What to work on — Rewrite every line of the records below with "transcribe" swapped for "write out" and nothing else changed. Leave the pictures out.

Information given —
........
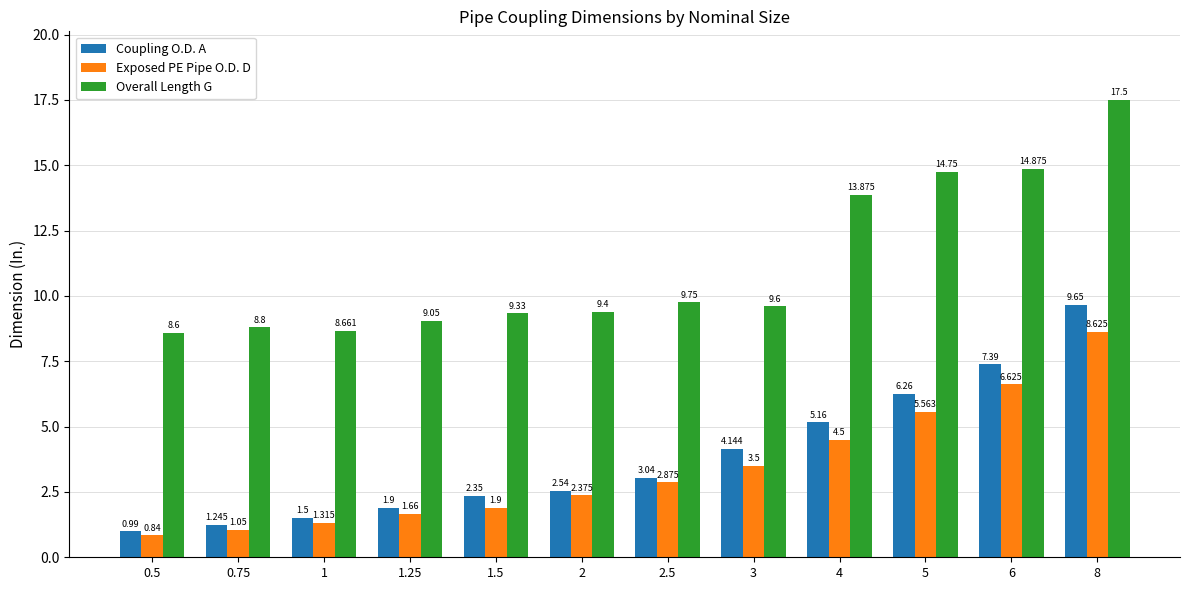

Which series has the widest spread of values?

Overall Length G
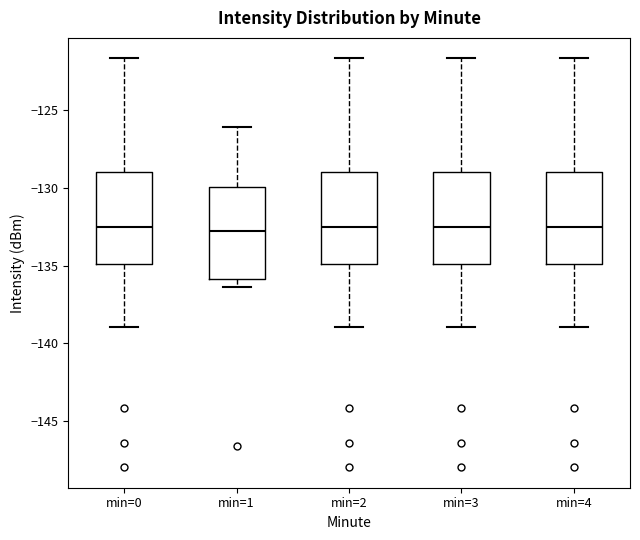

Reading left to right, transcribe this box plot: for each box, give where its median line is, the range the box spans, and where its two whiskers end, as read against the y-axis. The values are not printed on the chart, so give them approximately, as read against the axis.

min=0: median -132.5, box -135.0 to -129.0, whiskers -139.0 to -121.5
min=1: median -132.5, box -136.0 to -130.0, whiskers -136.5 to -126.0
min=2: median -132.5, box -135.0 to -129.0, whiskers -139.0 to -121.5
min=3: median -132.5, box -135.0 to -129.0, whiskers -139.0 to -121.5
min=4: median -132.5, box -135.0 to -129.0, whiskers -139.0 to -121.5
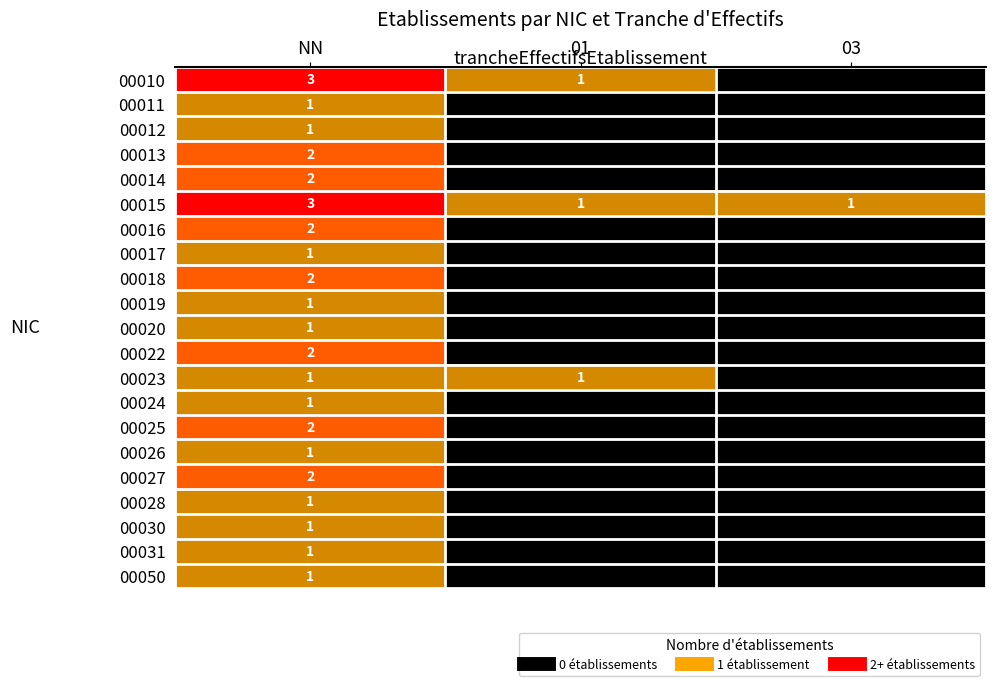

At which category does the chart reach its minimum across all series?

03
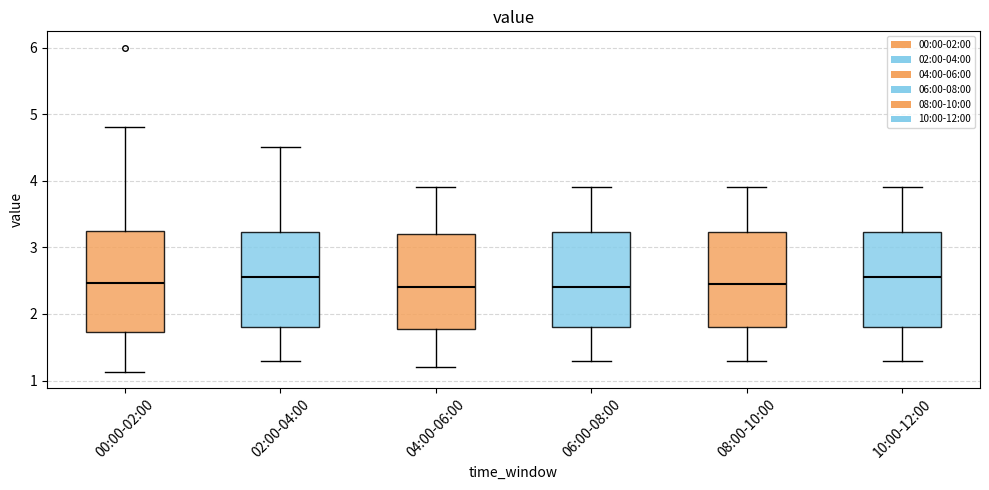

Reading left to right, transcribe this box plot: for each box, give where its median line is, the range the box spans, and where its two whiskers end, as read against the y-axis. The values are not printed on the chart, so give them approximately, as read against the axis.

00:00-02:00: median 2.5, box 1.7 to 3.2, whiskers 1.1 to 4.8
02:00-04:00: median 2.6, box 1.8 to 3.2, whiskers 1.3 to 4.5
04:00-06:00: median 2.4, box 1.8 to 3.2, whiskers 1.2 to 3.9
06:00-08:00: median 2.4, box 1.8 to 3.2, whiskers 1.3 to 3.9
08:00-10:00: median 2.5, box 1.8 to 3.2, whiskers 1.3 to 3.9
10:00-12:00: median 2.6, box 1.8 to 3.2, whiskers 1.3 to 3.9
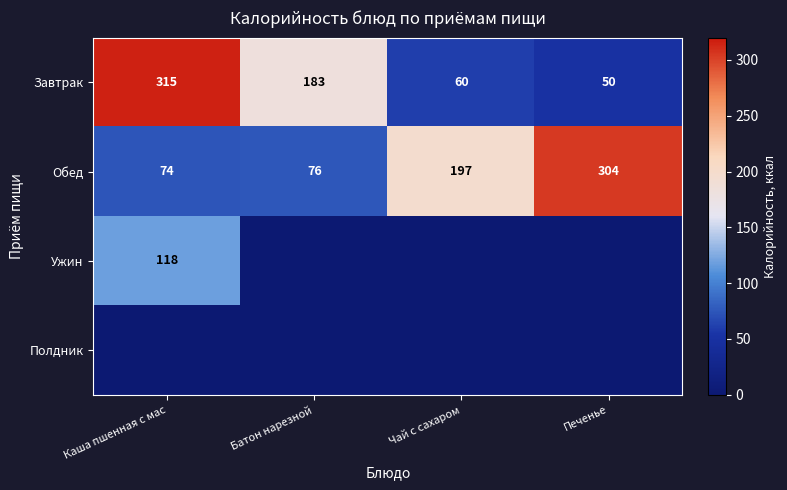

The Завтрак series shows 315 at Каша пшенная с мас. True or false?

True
........
Solution for this exercise —
Which series has the widest spread of values?

Overall Length G

Reading left to right, write out this box plot: for each box, give where its median line is, the range the box spans, and where its two whiskers end, as read against the y-axis. The values are not printed on the chart, so give them approximately, as read against the axis.

min=0: median -132.5, box -135.0 to -129.0, whiskers -139.0 to -121.5
min=1: median -132.5, box -136.0 to -130.0, whiskers -136.5 to -126.0
min=2: median -132.5, box -135.0 to -129.0, whiskers -139.0 to -121.5
min=3: median -132.5, box -135.0 to -129.0, whiskers -139.0 to -121.5
min=4: median -132.5, box -135.0 to -129.0, whiskers -139.0 to -121.5

At which category does the chart reach its minimum across all series?

03

Reading left to right, write out this box plot: for each box, give where its median line is, the range the box spans, and where its two whiskers end, as read against the y-axis. The values are not printed on the chart, so give them approximately, as read against the axis.

00:00-02:00: median 2.5, box 1.7 to 3.2, whiskers 1.1 to 4.8
02:00-04:00: median 2.6, box 1.8 to 3.2, whiskers 1.3 to 4.5
04:00-06:00: median 2.4, box 1.8 to 3.2, whiskers 1.2 to 3.9
06:00-08:00: median 2.4, box 1.8 to 3.2, whiskers 1.3 to 3.9
08:00-10:00: median 2.5, box 1.8 to 3.2, whiskers 1.3 to 3.9
10:00-12:00: median 2.6, box 1.8 to 3.2, whiskers 1.3 to 3.9

The Завтрак series shows 315 at Каша пшенная с мас. True or false?

True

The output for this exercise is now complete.